- DATA FOR THIS TASK:

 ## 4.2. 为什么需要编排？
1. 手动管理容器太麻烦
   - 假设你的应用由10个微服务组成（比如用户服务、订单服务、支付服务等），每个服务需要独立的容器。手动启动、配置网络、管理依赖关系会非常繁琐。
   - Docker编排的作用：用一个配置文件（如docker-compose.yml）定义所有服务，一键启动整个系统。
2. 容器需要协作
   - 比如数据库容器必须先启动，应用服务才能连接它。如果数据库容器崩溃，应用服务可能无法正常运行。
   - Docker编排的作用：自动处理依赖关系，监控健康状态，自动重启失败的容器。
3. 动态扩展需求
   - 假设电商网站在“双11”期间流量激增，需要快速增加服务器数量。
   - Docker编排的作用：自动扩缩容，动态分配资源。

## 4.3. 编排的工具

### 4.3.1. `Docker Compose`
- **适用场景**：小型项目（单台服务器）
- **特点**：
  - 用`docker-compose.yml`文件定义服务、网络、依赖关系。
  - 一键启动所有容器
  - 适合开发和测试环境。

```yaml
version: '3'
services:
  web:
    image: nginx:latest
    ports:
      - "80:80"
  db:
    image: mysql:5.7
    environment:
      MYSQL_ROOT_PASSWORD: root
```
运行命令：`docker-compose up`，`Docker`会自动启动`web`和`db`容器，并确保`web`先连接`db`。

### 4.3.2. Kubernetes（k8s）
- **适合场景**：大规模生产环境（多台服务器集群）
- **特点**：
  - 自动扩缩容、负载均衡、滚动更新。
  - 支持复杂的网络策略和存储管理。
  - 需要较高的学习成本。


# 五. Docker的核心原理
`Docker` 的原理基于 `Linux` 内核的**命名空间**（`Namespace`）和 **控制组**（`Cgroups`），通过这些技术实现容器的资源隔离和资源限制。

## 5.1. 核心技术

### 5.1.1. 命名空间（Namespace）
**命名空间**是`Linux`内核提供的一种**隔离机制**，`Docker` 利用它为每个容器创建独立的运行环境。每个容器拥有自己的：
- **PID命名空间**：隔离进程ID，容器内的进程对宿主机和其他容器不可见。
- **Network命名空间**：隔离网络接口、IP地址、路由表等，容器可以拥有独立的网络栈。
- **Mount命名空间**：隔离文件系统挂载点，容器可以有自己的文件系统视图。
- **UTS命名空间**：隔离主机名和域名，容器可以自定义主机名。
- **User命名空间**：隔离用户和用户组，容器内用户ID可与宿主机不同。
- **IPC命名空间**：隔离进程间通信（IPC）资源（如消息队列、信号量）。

- ACTION ITEM: Up to the line containing "- **UTS命名空间**：隔离主机名和域名，容器可以自定义主机名。", skip everything; from that line through the last line above, return each line exactly.

- RESULT:
- **UTS命名空间**：隔离主机名和域名，容器可以自定义主机名。
- **User命名空间**：隔离用户和用户组，容器内用户ID可与宿主机不同。
- **IPC命名空间**：隔离进程间通信（IPC）资源（如消息队列、信号量）。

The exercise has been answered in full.